As expected, there is much more variety in names today: while in 1915, ~95% of babies had “Top 100” names, this proportion has dropped to 60%-65% in 2015. Note that females consistently have a slightly higher diversity in names.

As a complement, we can also plot the number of names used for the top 50% of births. While in 1915 it was only around 15 distinct names, it is now up to almost 120 names for females!

### Plot the number of names in the top 50% of births
def get_quantile_count(group, q=0.5):
    group = group.sort_values(by='prop', ascending=False)
    return group['prop'].cumsum().values.searchsorted(q) + 1

graph = (top_names
         .groupby(['year', 'gender'])
         .apply(get_quantile_count)
         .unstack('gender'))

graph.plot(figsize=(10,7), title='Number of distinct names for the top 50% births',
           xticks=range(1910, 2020, 10))

png

Last letter revolution

Another trend that can be explored, related to the diversity in names, is the most common last letter of names. To do this, we will extract the last letter for each name, calculate their variation (in proportion for all births on a given year) for a few years, and plot the full trends for the largest variations.

### Extract last letter for all names

# Function to extract last letter
get_last_letter = lambda x: x[-1].upper()
last_letters = full_data['name'].map(get_last_letter)
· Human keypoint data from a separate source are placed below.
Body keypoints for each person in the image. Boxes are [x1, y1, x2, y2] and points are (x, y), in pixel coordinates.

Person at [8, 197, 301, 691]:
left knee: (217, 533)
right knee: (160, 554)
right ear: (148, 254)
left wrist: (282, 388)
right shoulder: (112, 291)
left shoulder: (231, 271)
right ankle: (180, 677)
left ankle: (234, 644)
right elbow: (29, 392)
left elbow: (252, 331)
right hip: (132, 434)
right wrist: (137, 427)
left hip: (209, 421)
# Create pivot table of last letters count by gender and year
table = full_data.pivot_table('prop', index=last_letters, columns=['gender', 'year'], aggfunc='sum')
### Get last letters with biggest changes

# Pivot table with last letter count, for 4 years
top_letters = (full_data
               .pivot_table('prop', index=['gender', last_letters], columns=['year'], aggfunc='sum')
               .reindex(columns=[1920, 1950, 1980, 2010], level=None)
               .fillna(0))

# Calculate proportion
top_letters = top_letters.divide(top_letters.sum())
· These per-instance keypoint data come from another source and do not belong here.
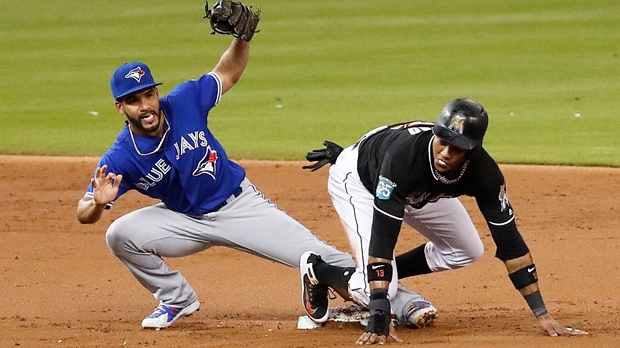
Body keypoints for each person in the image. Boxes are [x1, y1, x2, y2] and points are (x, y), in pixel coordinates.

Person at [74, 3, 364, 330]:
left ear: (157, 93)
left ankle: (402, 302)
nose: (145, 106)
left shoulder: (184, 100)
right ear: (120, 107)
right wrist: (97, 205)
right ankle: (176, 298)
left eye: (149, 95)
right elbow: (84, 212)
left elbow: (227, 72)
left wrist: (243, 38)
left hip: (238, 206)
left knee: (319, 256)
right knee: (119, 234)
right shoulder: (120, 157)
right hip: (184, 221)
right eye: (133, 100)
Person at [300, 98, 588, 344]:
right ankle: (321, 272)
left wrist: (542, 314)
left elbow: (510, 243)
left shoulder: (484, 173)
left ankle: (377, 275)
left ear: (473, 150)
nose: (446, 153)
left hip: (422, 189)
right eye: (443, 141)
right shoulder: (404, 159)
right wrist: (378, 314)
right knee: (379, 290)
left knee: (468, 251)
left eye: (458, 148)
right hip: (363, 181)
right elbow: (383, 241)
# Calculate cumumated sum of absolute variations
top_letters['delta'] = abs(top_letters.iloc[:, 0] - top_letters.iloc[:, 3])
top_letters['cum_delta'] = abs(top_letters - top_letters.shift(1, axis=1)).sum(axis=1)

# Sort by largest variations
top_letters = top_letters.reset_index(level='gender').sort_values(by=['delta'], ascending=False)

# Display
top_letters.head(6)
year gender 1920 1950 1980 2010 delta cum_delta
name
E F 0.468938 0.445962 0.331438 0.166246 0.302692 0.439137
A F 0.020459 0.010653 0.097037 0.191149 0.170690 0.210761
O M 0.000809 0.002978 0.005748 0.056995 0.056186 0.056995
É M 0.053783 0.020803 0.002914 0.001783 0.052001 0.102219
S F 0.004462 0.005080 0.011463 0.051508 0.047046 0.051508
N M 0.080852 0.097837 0.103746 0.127540 0.046687 0.127540
### Plot trends for top letters variations

# Get top letters for Males and Females
top_f = top_letters[top_letters['gender'] == 'F'].head(3).index.tolist()
top_m = top_letters[top_letters['gender'] == 'M'].head(3).index.tolist()

# Get table with every year
graph = table / table.sum()

# Plots
fig, axes = plt.subplots(2, 1, figsize=(10, 12))
graph.loc[top_m, 'M'].T.plot(ax=axes[0], title='Males')
graph.loc[top_f, 'F'].T.plot(ax=axes[1], title='Females')

png

The most impressive trends is for female babies, with names ending with an “e” dropping from 90% to 30%, and replaced for the most part by names ending with an “a”.